These boots are made for justice

Illustration by Madison Cohen

Gentlemen, it’s time to walk the walk. People in Flagstaff, especially men, were encouraged recently to heel up for a Walk a Mile in Her Shoes event. Locals took a step toward righteousness and turned the walk of shame into a walk of gain for a cause that raises awareness of domestic abuse. Men who participated bore some blisters Oct. 12 and learned the true meaning of “beauty is pain.”

Typically, Walk a Mile in Her Shoes is an event where men put on high heels or anything that can be considered “her shoes” and parade around town drawing looks from spectators. This kind of event is meant to attract viewers and persuade them to ask questions about why they are doing so. Kolt Country radio, 107.5, helped host the event, in partnership with local sponsors and Flagstaff’s Sportsman’s Warehouse. The Saturday event raised money with a $25 participation fee and donated it to Victim Witness Services for Coconino County.

Stan Pierce is a morning radio host on Kolt Country radio and the general manager for Stone Canyon Media in Flagstaff. Pierce said this was Kolt Country’s first time doing this event in Flagstaff. There were over 40 people signed up to walk and over 12 different sponsors, who either gave money to the cause or donated products at the event.

“What the event usually looks like is a bunch of guys trying to walk a mile-ish in her shoes — high heels or something like that,” Pierce said. “It’s a visual event — seeing a bunch of guys walking in high heels — and it’s to bring attention to the domestic violence epidemic. Hopefully, that will attract people, and they’ll want to play and participate, or they’ll learn about Victim Witness Services and other domestic violence agencies in the area in case, God forbid, they ever need that service.”

Flagstaff’s Sportsman’s Warehouse manager Jenni Rigo agreed for the store to be the event’s final destination and to host the afterparty.
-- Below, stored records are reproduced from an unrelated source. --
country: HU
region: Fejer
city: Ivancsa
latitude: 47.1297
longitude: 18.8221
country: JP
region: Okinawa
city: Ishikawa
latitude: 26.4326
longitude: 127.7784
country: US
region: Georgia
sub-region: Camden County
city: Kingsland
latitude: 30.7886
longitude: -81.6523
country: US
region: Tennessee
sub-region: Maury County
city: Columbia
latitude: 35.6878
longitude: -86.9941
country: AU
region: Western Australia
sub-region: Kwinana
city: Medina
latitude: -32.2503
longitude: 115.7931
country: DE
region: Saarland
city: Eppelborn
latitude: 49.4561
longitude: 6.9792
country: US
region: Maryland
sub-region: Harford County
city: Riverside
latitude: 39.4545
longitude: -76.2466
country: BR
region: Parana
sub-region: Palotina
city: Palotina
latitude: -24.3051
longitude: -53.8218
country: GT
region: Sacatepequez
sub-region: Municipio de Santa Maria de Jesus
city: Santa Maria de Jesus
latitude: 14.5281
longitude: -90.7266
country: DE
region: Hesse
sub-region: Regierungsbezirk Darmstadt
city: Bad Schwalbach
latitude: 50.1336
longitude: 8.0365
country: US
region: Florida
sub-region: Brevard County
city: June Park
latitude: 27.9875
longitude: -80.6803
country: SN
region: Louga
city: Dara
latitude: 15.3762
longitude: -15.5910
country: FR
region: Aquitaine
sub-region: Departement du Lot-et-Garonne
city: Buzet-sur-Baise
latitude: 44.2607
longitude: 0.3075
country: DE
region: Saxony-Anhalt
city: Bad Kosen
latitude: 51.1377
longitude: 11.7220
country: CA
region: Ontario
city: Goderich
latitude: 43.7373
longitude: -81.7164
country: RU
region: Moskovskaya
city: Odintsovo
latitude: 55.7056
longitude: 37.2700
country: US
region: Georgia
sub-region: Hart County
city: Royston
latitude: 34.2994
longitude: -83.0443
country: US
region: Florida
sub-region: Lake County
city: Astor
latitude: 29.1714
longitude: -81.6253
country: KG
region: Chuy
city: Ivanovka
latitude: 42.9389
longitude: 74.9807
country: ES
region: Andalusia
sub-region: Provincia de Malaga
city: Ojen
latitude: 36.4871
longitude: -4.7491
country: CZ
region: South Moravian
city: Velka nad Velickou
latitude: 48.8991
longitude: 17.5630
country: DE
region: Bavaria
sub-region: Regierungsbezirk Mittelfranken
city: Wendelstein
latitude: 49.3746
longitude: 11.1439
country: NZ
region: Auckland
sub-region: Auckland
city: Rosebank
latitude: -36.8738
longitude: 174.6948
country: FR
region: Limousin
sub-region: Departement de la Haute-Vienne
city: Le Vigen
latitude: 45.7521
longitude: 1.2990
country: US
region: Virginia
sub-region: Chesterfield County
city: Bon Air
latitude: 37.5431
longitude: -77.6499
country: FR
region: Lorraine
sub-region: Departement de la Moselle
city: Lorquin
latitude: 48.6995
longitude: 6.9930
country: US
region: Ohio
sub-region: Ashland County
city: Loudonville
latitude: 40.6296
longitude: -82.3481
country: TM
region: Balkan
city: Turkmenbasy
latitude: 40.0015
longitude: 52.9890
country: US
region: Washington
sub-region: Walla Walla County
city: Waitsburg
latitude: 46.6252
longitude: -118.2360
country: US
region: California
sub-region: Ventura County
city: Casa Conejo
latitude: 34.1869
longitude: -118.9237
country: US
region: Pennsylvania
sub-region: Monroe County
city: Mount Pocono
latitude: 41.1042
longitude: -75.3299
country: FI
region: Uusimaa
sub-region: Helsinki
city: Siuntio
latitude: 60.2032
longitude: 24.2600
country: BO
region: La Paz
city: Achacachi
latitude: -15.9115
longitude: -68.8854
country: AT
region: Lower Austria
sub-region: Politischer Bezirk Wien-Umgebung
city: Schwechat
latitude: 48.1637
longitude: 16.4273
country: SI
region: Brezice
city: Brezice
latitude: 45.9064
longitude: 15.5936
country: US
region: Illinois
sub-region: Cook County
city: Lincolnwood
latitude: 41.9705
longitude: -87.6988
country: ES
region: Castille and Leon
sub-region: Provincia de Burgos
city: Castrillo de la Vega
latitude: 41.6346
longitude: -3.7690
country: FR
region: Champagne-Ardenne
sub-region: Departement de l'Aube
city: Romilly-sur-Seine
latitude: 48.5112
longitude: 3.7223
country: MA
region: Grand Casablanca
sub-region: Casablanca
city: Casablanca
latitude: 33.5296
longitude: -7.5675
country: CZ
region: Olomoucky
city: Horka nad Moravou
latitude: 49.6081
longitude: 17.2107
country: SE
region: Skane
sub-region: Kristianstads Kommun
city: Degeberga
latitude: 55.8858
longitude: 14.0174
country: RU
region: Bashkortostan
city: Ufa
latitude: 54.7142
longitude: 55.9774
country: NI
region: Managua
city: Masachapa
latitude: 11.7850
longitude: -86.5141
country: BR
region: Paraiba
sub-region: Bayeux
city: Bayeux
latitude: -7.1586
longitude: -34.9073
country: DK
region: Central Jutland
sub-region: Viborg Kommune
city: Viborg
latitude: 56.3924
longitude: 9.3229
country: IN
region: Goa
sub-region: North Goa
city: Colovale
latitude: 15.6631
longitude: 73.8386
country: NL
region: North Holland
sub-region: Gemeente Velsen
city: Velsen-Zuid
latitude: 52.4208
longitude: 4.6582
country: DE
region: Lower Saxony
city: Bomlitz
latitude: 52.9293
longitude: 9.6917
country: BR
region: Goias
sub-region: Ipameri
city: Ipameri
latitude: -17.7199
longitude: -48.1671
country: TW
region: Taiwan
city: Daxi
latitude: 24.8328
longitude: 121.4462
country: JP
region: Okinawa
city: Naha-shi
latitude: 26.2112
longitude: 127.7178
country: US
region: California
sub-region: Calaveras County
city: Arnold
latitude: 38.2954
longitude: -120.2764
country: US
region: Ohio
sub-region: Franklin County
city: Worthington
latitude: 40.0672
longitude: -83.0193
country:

Rigo said that Sportsman’s Warehouse works closely with the radio station and the women’s shelter down the road, Hope Cottage. Rigo said they sponsor Hope Cottage for its annual ladies’ night and raise funds to donate to the shelter. Rigo was excited to see the men walk in heels.

“It is nice having the guys out on display. It’s kind of a fun concept,” Rigo said. “They’re going to be walking around in heels, which is really uncomfortable for them. I guess the idea is if you’re going to put somebody in an outward position like that where they’re going to be uncomfortable in their environment, it’s going to draw attention.”

Rigo said that with the men parading around, this wasn’t an event the public would see every day. She said the event and the afterparty lead people to ask questions.

Sophomore Samantha Margolias said the event was an interesting concept, because a lot of men don’t think about it and don’t understand that high heels really do hurt. Margolias said domestic violence is an important issue, because she has seen people go through adversity and struggle in violent settings.

“I have a friend who, every time he talks about his own experience, nobody really believes him, and that disbelief is discouraging,” Margolias said. “There are people who want to speak up and be heard, but they can’t, because other people don’t understand. It’s upsetting for me, personally, because I think that it’s important to talk about, and I think it’s important to validate people who are in pain and who want to have their voices be acknowledged.”

Domestic abuse is not something to be taken lightly. Students who struggle should not be afraid to reach out to the resources at NAU, a friend, family member, teacher or any other relationship they have that can assist them in a harmful scenario.

The Walk a Mile in Her Shoes event did its part to help raise donations and awareness of this cause. It may seem silly to see men stumble their way through downtown but this event had meaning to the community. This does not compare to being a woman, but it’s the closest one can get to spending a day in someone else’s shoes.